Wenig erstaunen mag, dass das elektromechanische Zeitalter prominent abgebildet wird. Der Eintrag "Telegraph" umfasste 45 großformatige Druckseiten (entsprechend 182 Bildschirmseiten) mit ganzen 122 Abbildungen. Nimmt man die Ergänzungsbände hinzu, wächst das Informationsangebot noch einmal um 24 bzw. 12 Seiten und 39 resp. 14 Abbildungen reiner Fortschreibungen. Besonderen Quellenwert erhalten dabei insbesondere die Ergänzungsbände, die 1914 und 1920 erschienen sind und hochinteressante Vergleiche erlauben. So kann man etwa dem Artikel "Kriegstelegraph" von 1920 eine Darstellung entnehmen, dass die deutsche Telegrafentechnik den Anforderungen des langen Stellungskrieges nicht genügte; es war nur durch die massive Intervention der Reichstelegrafie möglich, die Kommunikation aufrecht zu erhalten. Auf diese Weise erlaubt der Vergleich der Einträge der zweiten Auflage mit der ersten Fortschreibung 1914 die Geschwindigkeit des technischen Wandels direkt vor Kriegsausbruch zu beurteilen, während der Ergänzungsband 1920 häufig durchaus kritische Reflektionen über die Qualität der deutschen Technik in Zeiten von Krieg und Ressourcenmangel enthält. Hier wandelt sich die Form der sprachlichen Darstellung des Öfteren auch von der faktischen Beschreibung zur selbstkritischen Bewertung. Interessanterweise war dies ein reflektierter Wandel, weist doch das Vorwort zum zweiten Ergänzungsband bereits darauf hin, dass "der neue Ergänzungsband ein Bild von den staunenswerten Leistungen der Technik während des Krieges trotz der vielen Hemmungen" böte.

Kultur- und alltagshistorische Einblicke gewähren die mitunter überraschend detaillierten Einträge etwa über Badeanstalten ("Bad") und Badeeinrichtungen im Hause oder auch über Bedürfnisanstalten, zu deren Erklärung allein 56 Abbildungen notwendig erachtet wurden. Die Aufzählung der 67 Patentnummern über Spüleinrichtungen finden sich im Eintrag "Klosett". Der Artikel über die Bedürfnisanstalten spannt mit der Darstellung der vielfältigen Pissoirformen, vergleichender Grundrisse der Toiletten etwa des Reichstags, von Irrenanstalten und Universitäten oder der symbolisierende Architektur öffentlicher Bedürfnisanstalten einen Raum kulturell geformter und gesellschaftlich geregelter Alltagspraktiken auf, welcher kaum an anderer Stelle so verdichtet greifbar ist. (Ja, auch hier gab es zumindest vor dem Krieg deutliche Innovationen in Form von unterirdischen "Massenklosettanlagen", 5 Abbildungen.)

Ein Hinweis auf die Auswirkungen des Krieges auf die Technik gewährt die einfache Volltextsuche nach dem Begriff "Krieg" und die Betrachtung der Treffer im zweiten Ergänzungsband.

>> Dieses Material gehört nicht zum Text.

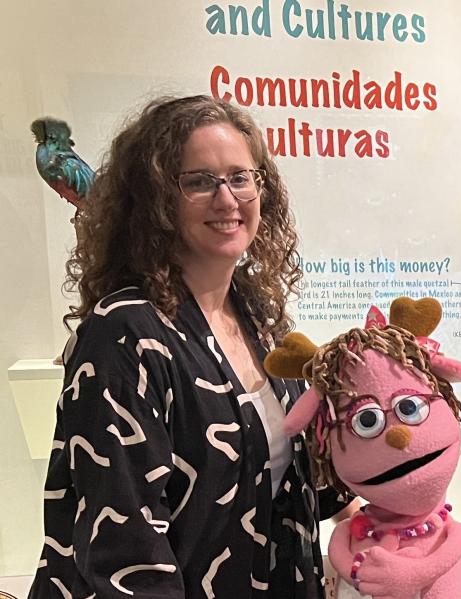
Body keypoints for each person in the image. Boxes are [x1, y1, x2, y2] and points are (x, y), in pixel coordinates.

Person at [30, 95, 349, 598]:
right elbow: (127, 552)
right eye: (199, 181)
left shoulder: (259, 319)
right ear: (156, 198)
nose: (227, 199)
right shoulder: (124, 334)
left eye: (240, 177)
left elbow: (287, 485)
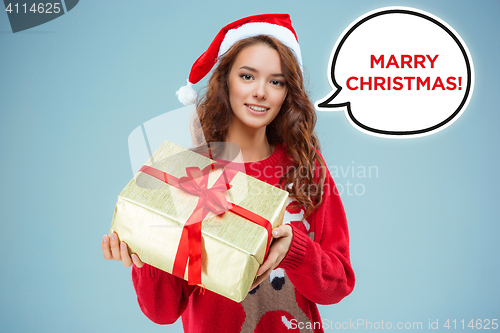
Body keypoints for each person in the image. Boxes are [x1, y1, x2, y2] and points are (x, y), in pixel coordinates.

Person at [102, 14, 355, 333]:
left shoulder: (306, 166)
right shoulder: (188, 171)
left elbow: (338, 284)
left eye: (276, 81)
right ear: (225, 83)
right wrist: (146, 250)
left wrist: (295, 251)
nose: (261, 92)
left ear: (287, 93)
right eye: (247, 76)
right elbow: (162, 311)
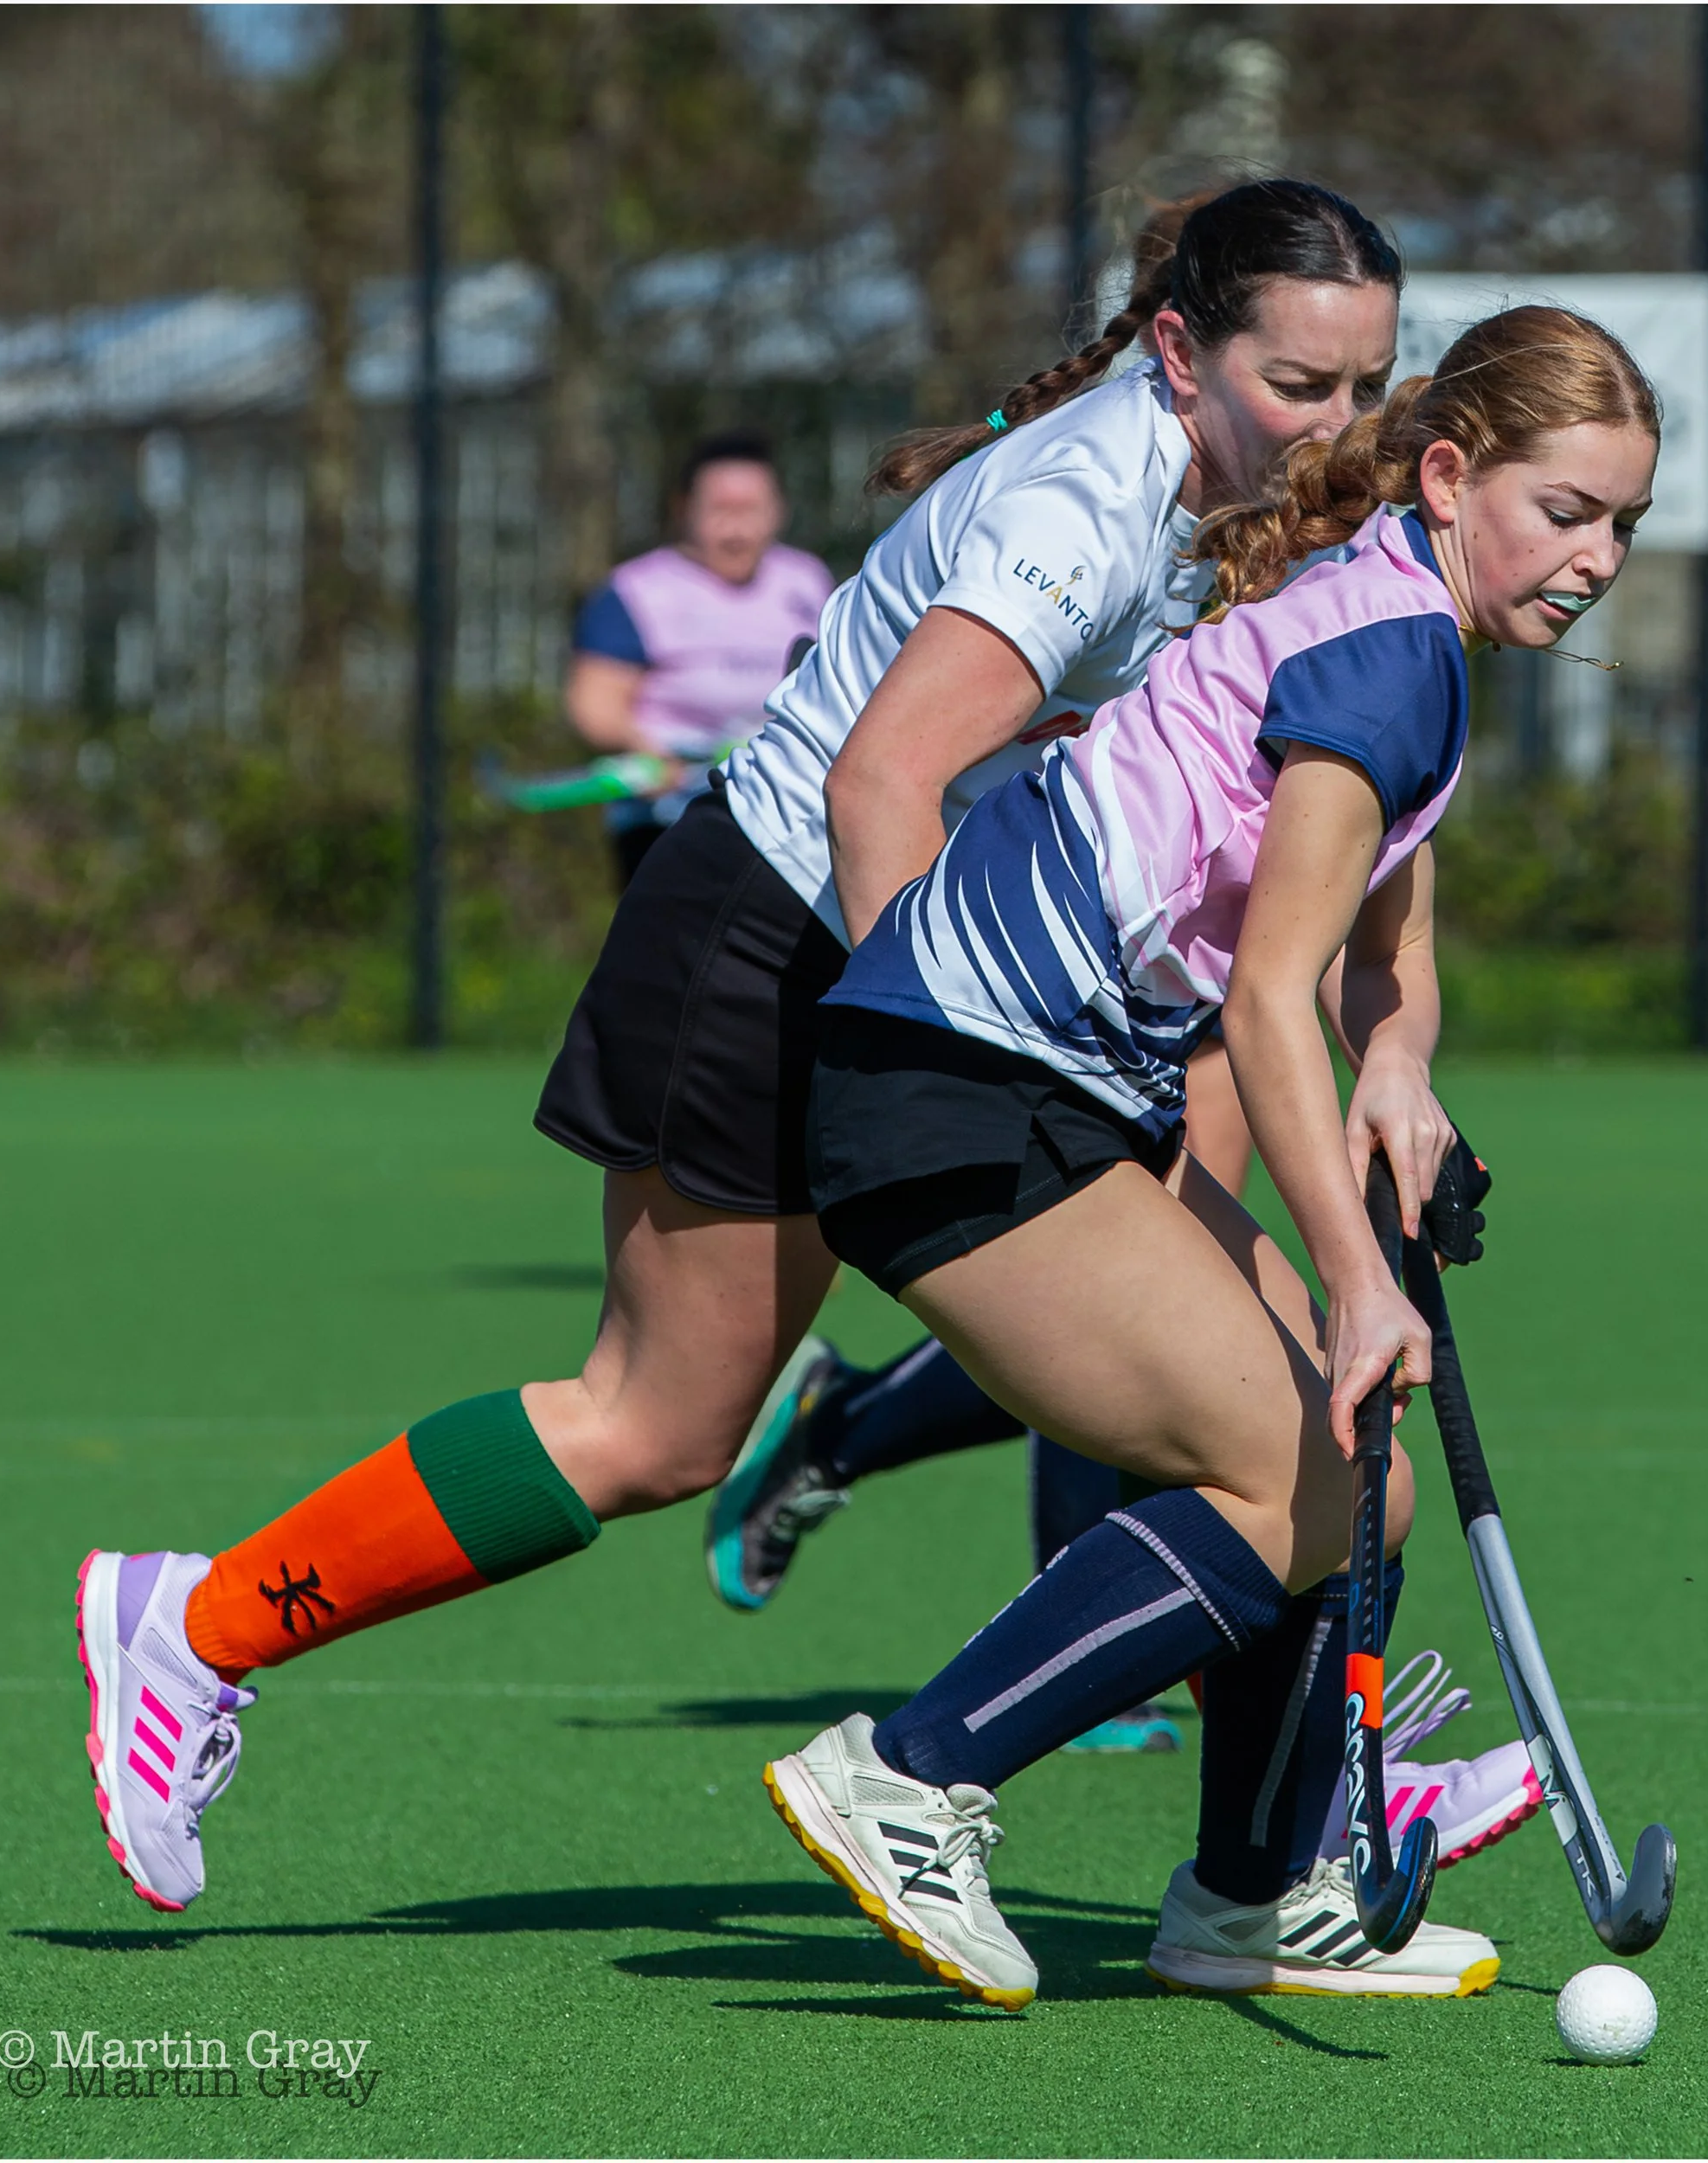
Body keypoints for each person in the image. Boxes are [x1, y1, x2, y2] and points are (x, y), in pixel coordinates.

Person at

Wieder sind es neben den vielen Einträgen auf veränderte technische Verfahren die unerwarteten Einträge, die das Bild der technischen Welt und des Interesses einer technischen Intelligenz schärften: Kriegs- und Ehrenfriedhöfe, Invalidenversicherung, Koalitionsrecht und Krankenversicherung gehörten ebenso zu den Begriffen des Technikers oder Ingenieurs wie Luftschiff oder Flak. Dass der Lueger fast ausschließlich die Sicht der technischen Intelligenz repräsentierte, lässt sich aus dem Autorenverzeichnis ablesen, das die Professoren der technischen Universitäten neben Bauräten und einigen Fabrikanten dominierten.

Die unzweifelhaften Qualitäten der neuen DVD zu nutzen wird insgesamt weniger von der verbesserungsfähigen Einführung beeinträchtigt als durch den Preis. Zwar ist das Lexikon der gesamten Technik die bislang günstigste DVD der Digitalen Bibliothek, dennoch wird der reguläre Preis viele interessierte Historiker/innen und Studierende historischer Fächer bremsen. Es bleibt abzuwarten ob wie beim Meyer günstigere CD-Rom Sonderausgaben (unter Verzicht auf die Faksimile statt € 235 nur noch € 90 bzw. € 39,90 der Sonderausgabe bei Zweitausendeins) auch dem Lueger eine weitere Verbreitung ermöglichen.